* **TASK REQUIREMENTS**: Reproduce exactly the line with "water bottle: none [16,171,73,291]" and the lines after it. Stop at the last line of the data and include nothing else.

* **PROVIDED INFORMATION**:
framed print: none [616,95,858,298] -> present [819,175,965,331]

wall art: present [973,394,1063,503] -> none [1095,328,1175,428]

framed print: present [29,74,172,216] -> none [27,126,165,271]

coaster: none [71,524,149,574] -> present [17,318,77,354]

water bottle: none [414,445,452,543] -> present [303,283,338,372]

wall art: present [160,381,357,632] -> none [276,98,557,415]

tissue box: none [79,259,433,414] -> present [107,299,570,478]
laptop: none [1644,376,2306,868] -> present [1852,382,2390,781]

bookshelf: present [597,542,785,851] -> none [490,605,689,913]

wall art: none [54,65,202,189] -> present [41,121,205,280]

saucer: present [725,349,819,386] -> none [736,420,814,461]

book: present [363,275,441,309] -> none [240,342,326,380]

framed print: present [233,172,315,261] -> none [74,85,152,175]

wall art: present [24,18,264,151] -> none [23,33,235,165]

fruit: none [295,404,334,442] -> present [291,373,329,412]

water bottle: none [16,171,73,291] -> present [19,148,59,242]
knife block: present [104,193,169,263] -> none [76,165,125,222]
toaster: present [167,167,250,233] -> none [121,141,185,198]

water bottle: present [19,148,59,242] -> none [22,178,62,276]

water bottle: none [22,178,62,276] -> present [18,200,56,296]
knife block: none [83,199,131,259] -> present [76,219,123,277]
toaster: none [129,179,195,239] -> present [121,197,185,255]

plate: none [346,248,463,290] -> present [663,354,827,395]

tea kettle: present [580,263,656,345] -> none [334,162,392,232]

* **SOLUTION TO THIS PROBLEM**:
water bottle: none [16,171,73,291] -> present [19,148,59,242]
knife block: present [104,193,169,263] -> none [76,165,125,222]
toaster: present [167,167,250,233] -> none [121,141,185,198]

water bottle: present [19,148,59,242] -> none [22,178,62,276]

water bottle: none [22,178,62,276] -> present [18,200,56,296]
knife block: none [83,199,131,259] -> present [76,219,123,277]
toaster: none [129,179,195,239] -> present [121,197,185,255]

plate: none [346,248,463,290] -> present [663,354,827,395]

tea kettle: present [580,263,656,345] -> none [334,162,392,232]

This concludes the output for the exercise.